Could you set down the records below exactly as they are, with no pictures?

[[ Records provided open ]]

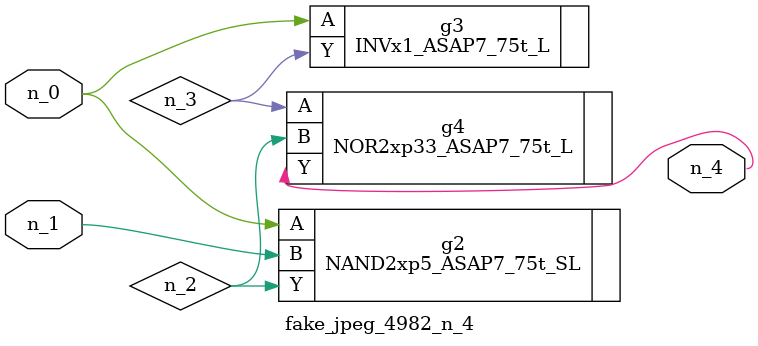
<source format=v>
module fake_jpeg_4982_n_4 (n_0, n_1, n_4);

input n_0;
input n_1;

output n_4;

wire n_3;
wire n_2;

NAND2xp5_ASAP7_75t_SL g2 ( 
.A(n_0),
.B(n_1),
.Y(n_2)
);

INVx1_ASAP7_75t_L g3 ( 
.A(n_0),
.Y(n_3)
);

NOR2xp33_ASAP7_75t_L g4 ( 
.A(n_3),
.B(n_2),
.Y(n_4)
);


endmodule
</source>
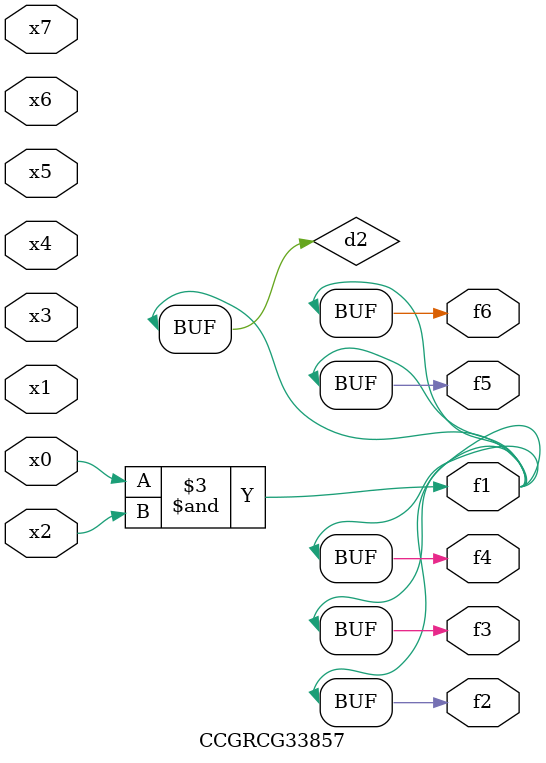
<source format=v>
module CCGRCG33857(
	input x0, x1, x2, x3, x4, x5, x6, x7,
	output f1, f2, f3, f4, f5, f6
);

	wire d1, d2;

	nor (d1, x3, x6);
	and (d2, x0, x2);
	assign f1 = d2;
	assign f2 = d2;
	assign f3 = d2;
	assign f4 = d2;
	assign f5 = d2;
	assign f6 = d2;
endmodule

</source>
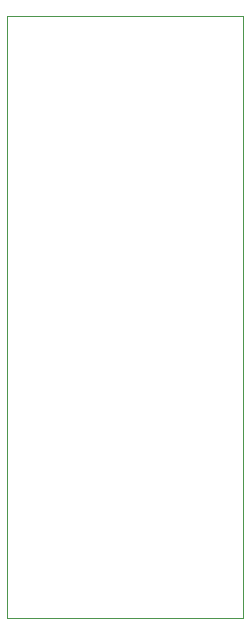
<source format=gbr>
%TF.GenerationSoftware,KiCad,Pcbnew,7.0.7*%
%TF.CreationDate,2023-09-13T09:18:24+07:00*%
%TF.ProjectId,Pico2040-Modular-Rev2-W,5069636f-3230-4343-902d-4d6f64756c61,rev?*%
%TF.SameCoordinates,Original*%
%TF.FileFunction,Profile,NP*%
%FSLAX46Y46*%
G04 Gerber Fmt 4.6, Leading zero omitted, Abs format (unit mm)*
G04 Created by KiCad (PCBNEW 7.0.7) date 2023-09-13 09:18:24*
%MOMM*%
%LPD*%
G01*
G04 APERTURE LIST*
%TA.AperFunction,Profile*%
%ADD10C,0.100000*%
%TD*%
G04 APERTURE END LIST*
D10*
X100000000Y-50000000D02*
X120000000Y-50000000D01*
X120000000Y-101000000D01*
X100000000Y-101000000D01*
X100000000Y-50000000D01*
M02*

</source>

[[ Records provided closed ]]

▶ [Response area]:
<source format=v>
module fake_jpeg_4982_n_4 (n_0, n_1, n_4);

input n_0;
input n_1;

output n_4;

wire n_3;
wire n_2;

NAND2xp5_ASAP7_75t_SL g2 ( 
.A(n_0),
.B(n_1),
.Y(n_2)
);

INVx1_ASAP7_75t_L g3 ( 
.A(n_0),
.Y(n_3)
);

NOR2xp33_ASAP7_75t_L g4 ( 
.A(n_3),
.B(n_2),
.Y(n_4)
);


endmodule
</source>
<source format=v>
module CCGRCG33857(
	input x0, x1, x2, x3, x4, x5, x6, x7,
	output f1, f2, f3, f4, f5, f6
);

	wire d1, d2;

	nor (d1, x3, x6);
	and (d2, x0, x2);
	assign f1 = d2;
	assign f2 = d2;
	assign f3 = d2;
	assign f4 = d2;
	assign f5 = d2;
	assign f6 = d2;
endmodule

</source>
<source format=gbr>
%TF.GenerationSoftware,KiCad,Pcbnew,7.0.7*%
%TF.CreationDate,2023-09-13T09:18:24+07:00*%
%TF.ProjectId,Pico2040-Modular-Rev2-W,5069636f-3230-4343-902d-4d6f64756c61,rev?*%
%TF.SameCoordinates,Original*%
%TF.FileFunction,Profile,NP*%
%FSLAX46Y46*%
G04 Gerber Fmt 4.6, Leading zero omitted, Abs format (unit mm)*
G04 Created by KiCad (PCBNEW 7.0.7) date 2023-09-13 09:18:24*
%MOMM*%
%LPD*%
G01*
G04 APERTURE LIST*
%TA.AperFunction,Profile*%
%ADD10C,0.100000*%
%TD*%
G04 APERTURE END LIST*
D10*
X100000000Y-50000000D02*
X120000000Y-50000000D01*
X120000000Y-101000000D01*
X100000000Y-101000000D01*
X100000000Y-50000000D01*
M02*

</source>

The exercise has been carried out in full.